## INFORMATION SUPPLIED
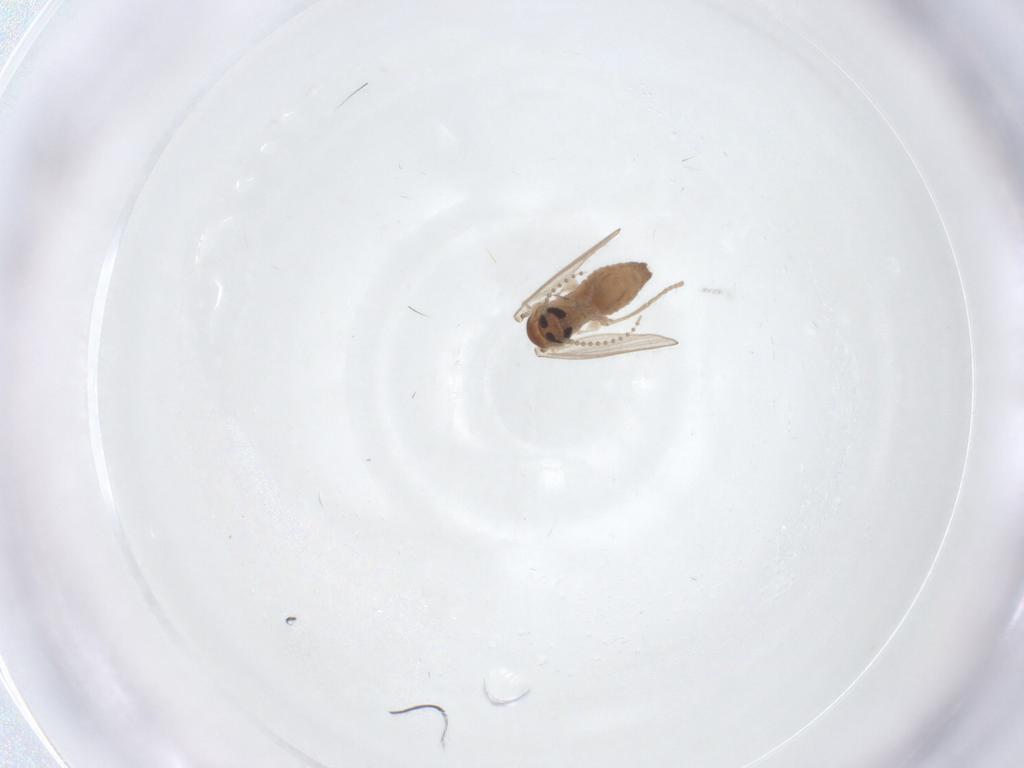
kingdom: Animalia
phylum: Arthropoda
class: Insecta
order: Diptera
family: Psychodidae
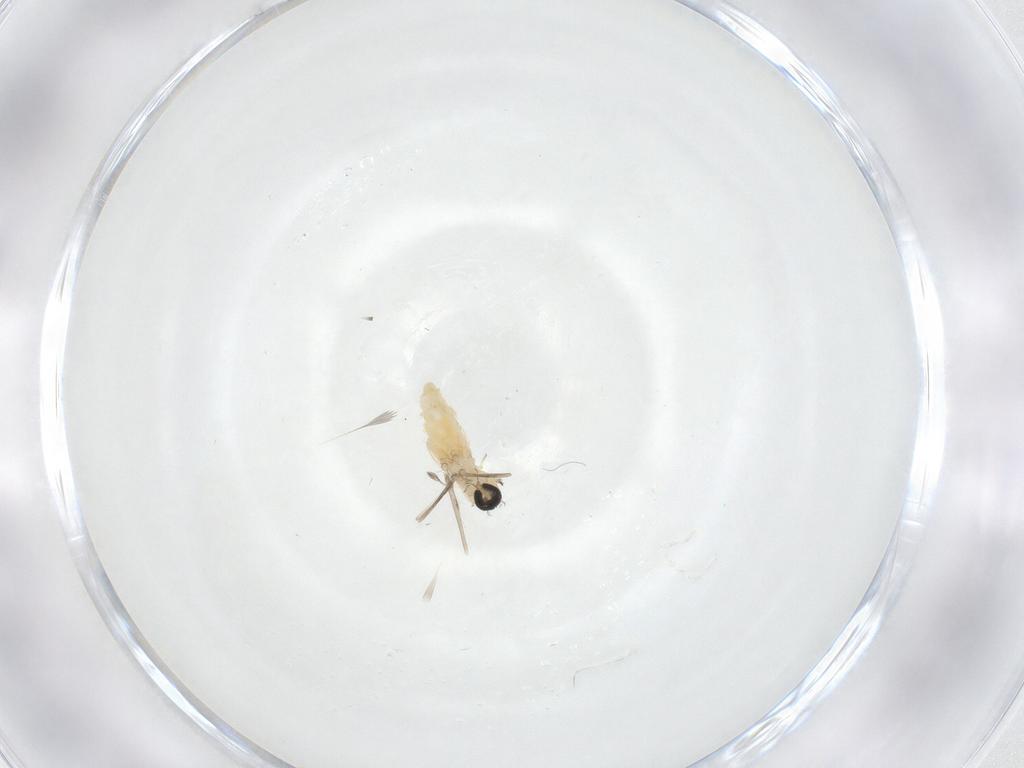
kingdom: Animalia
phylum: Arthropoda
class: Insecta
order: Diptera
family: Cecidomyiidae
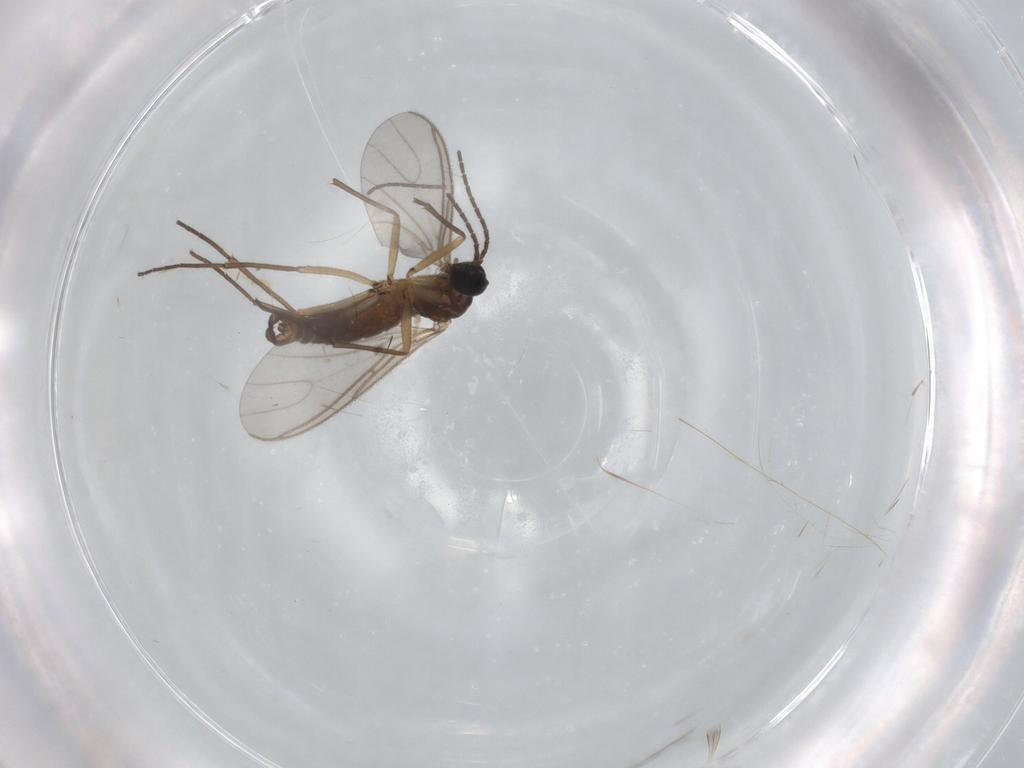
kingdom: Animalia
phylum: Arthropoda
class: Insecta
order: Diptera
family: Sciaridae
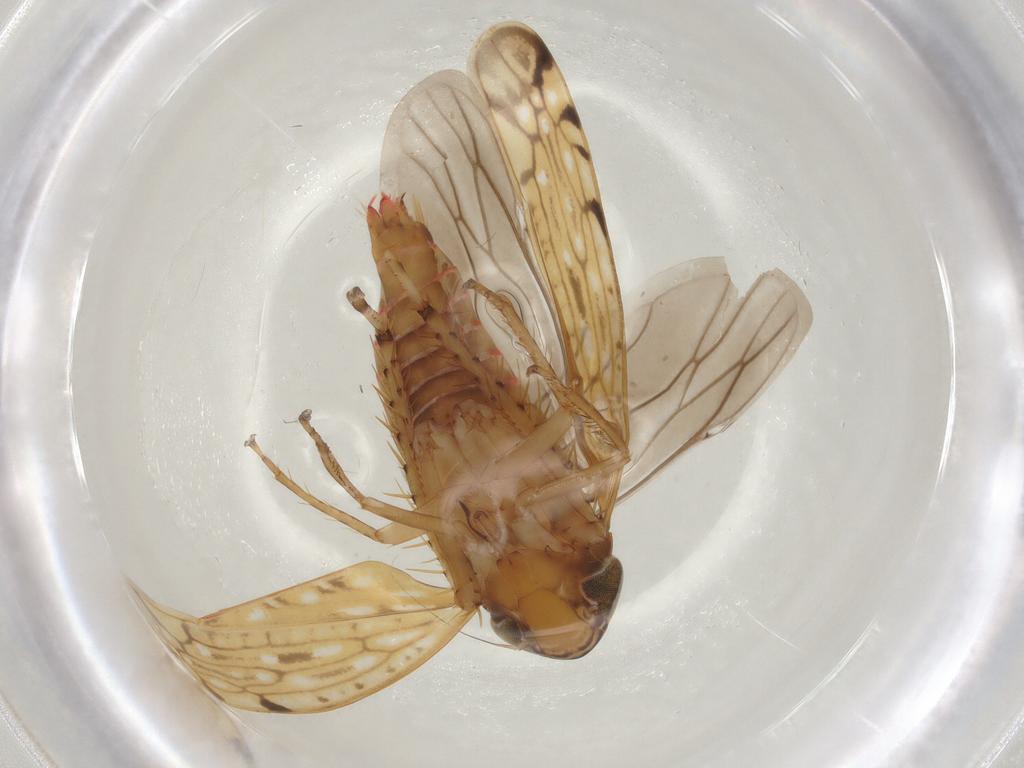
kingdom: Animalia
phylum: Arthropoda
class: Insecta
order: Hemiptera
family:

## PROBLEM DETAILS
Copy every line of the data above word for word, but leave out the pictures.

## SOLVED EXERCISE
kingdom: Animalia
phylum: Arthropoda
class: Insecta
order: Diptera
family: Psychodidae
kingdom: Animalia
phylum: Arthropoda
class: Insecta
order: Diptera
family: Cecidomyiidae
kingdom: Animalia
phylum: Arthropoda
class: Insecta
order: Diptera
family: Sciaridae
kingdom: Animalia
phylum: Arthropoda
class: Insecta
order: Hemiptera
family:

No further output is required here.